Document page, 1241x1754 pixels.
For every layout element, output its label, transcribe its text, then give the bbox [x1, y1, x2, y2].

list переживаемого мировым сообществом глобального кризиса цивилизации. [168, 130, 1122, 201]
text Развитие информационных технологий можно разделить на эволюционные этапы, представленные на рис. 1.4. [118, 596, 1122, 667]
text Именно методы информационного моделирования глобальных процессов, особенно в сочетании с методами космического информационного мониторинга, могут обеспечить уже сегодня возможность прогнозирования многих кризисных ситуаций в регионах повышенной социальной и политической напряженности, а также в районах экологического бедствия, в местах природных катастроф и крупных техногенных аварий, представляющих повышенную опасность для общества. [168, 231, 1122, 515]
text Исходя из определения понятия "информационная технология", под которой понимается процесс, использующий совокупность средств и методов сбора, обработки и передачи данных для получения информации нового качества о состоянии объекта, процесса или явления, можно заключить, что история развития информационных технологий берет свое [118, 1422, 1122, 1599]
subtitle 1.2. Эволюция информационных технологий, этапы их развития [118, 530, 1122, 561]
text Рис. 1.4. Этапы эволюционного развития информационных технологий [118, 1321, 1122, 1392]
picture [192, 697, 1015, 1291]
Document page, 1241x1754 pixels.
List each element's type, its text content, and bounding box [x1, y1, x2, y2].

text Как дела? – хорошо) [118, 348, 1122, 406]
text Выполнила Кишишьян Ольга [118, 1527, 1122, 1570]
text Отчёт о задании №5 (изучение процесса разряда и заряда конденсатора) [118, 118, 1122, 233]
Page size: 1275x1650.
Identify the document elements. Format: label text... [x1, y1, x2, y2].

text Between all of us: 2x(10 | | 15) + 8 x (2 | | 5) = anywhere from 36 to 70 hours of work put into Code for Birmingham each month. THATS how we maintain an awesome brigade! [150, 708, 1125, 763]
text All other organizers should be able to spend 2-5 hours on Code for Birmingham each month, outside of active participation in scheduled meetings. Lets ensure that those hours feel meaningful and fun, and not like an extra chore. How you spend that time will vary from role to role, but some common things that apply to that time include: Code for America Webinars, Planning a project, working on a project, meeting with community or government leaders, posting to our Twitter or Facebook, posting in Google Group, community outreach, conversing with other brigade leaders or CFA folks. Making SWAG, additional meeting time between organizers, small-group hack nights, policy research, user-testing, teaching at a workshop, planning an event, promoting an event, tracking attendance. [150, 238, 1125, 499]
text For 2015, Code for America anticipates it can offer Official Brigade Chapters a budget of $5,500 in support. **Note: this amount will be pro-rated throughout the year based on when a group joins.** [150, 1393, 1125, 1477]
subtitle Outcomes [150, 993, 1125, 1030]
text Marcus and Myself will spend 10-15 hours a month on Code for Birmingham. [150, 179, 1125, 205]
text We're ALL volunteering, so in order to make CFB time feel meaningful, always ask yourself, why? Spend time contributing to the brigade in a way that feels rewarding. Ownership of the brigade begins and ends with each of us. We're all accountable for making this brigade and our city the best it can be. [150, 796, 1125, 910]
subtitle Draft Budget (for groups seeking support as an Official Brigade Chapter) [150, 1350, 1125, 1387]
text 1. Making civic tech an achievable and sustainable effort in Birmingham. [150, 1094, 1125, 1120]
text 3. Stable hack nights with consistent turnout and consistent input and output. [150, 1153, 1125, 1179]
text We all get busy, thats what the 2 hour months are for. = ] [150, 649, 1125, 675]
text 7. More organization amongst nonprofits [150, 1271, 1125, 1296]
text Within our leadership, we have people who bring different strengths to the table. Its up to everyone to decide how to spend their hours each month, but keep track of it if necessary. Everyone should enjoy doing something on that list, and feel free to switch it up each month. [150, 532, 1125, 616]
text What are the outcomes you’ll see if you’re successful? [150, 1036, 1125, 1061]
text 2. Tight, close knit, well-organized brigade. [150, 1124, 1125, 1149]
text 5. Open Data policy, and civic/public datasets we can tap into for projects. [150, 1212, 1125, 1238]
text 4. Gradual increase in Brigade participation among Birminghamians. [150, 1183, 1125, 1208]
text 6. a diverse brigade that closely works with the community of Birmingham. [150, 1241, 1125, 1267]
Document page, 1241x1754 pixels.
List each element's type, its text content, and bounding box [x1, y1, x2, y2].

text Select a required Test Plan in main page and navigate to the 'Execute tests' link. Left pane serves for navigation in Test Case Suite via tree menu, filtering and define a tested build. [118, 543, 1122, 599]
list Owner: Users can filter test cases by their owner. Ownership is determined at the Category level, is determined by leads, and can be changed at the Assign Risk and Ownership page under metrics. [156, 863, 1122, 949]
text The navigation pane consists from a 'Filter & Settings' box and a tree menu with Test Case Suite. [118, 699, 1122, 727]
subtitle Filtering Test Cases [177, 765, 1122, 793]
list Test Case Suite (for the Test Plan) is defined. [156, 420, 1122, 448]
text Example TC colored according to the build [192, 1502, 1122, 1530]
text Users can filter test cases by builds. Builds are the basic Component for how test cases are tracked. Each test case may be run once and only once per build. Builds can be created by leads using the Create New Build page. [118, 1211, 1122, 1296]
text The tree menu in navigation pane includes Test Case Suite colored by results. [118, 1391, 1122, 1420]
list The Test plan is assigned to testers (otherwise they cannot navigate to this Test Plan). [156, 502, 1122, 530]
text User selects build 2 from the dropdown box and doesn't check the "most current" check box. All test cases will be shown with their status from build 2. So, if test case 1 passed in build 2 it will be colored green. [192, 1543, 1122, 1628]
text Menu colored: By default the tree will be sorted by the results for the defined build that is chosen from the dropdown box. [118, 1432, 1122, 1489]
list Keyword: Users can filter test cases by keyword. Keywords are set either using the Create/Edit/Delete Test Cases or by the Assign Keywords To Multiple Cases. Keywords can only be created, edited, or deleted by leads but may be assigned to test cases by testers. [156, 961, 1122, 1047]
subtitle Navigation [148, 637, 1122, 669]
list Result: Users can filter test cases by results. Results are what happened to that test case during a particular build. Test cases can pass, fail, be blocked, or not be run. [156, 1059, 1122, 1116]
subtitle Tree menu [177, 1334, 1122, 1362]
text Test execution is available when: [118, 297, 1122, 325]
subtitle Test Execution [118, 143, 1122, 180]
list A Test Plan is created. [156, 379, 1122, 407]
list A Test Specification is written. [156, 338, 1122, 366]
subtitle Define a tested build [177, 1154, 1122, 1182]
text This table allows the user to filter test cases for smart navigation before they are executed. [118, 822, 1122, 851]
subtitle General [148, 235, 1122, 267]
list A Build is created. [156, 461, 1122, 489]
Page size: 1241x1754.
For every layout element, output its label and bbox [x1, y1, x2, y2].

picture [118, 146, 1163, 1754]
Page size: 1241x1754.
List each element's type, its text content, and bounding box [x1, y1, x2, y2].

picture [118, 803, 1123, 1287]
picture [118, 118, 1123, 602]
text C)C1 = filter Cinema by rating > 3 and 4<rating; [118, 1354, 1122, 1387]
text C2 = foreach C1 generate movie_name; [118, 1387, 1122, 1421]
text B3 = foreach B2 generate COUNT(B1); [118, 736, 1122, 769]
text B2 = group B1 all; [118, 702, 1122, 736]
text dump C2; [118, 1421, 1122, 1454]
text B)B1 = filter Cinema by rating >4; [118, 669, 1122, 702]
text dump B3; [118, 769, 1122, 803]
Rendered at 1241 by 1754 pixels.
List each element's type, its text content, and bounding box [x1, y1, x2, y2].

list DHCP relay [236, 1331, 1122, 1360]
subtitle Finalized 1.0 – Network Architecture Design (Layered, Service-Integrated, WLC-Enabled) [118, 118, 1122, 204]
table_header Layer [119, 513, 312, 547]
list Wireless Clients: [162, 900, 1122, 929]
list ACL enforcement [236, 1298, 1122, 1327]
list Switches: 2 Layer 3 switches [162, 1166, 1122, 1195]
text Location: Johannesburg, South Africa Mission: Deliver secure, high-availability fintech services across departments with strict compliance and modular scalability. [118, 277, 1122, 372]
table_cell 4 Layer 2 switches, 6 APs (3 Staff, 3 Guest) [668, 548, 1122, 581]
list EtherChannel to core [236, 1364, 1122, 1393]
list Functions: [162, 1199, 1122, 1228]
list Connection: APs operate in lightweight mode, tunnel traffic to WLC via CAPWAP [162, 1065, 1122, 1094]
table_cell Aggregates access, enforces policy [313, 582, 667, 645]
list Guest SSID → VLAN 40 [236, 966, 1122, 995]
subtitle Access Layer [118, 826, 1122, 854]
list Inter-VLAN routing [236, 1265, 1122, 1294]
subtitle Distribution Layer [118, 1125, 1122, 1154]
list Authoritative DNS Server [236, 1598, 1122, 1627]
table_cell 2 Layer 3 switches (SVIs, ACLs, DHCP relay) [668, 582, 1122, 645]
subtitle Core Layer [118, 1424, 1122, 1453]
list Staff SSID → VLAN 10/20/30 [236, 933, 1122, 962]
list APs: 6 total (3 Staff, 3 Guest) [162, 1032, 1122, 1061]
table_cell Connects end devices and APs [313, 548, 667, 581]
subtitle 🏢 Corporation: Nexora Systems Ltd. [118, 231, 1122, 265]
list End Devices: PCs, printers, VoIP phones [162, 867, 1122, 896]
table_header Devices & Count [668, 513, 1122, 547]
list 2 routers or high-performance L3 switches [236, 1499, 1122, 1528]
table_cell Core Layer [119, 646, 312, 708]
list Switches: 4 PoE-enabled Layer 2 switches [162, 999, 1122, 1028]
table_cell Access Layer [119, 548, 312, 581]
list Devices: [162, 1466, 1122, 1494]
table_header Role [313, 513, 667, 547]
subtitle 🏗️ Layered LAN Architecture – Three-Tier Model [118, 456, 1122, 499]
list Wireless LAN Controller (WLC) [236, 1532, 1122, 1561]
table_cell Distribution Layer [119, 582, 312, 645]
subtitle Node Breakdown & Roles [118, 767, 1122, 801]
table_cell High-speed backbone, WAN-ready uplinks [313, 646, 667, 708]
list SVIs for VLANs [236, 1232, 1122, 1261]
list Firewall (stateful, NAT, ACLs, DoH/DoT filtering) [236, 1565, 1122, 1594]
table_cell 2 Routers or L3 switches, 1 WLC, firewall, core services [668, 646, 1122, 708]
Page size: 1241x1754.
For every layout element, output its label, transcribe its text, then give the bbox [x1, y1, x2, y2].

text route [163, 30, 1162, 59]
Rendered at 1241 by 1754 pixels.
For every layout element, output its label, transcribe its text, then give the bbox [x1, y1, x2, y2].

————

* [Exercise brief]:
Render everything from the line containing "text route [163, 30, 1162, 59]" down to the end of the listing as a JSON list of strings, one string per line, omitting any blank lines.

* [Result of this exercise]:
[
  "text route [163, 30, 1162, 59]",
  "Rendered at 1241 by 1754 pixels.",
  "For every layout element, output its label, transcribe its text, then give the bbox [x1, y1, x2, y2]."
]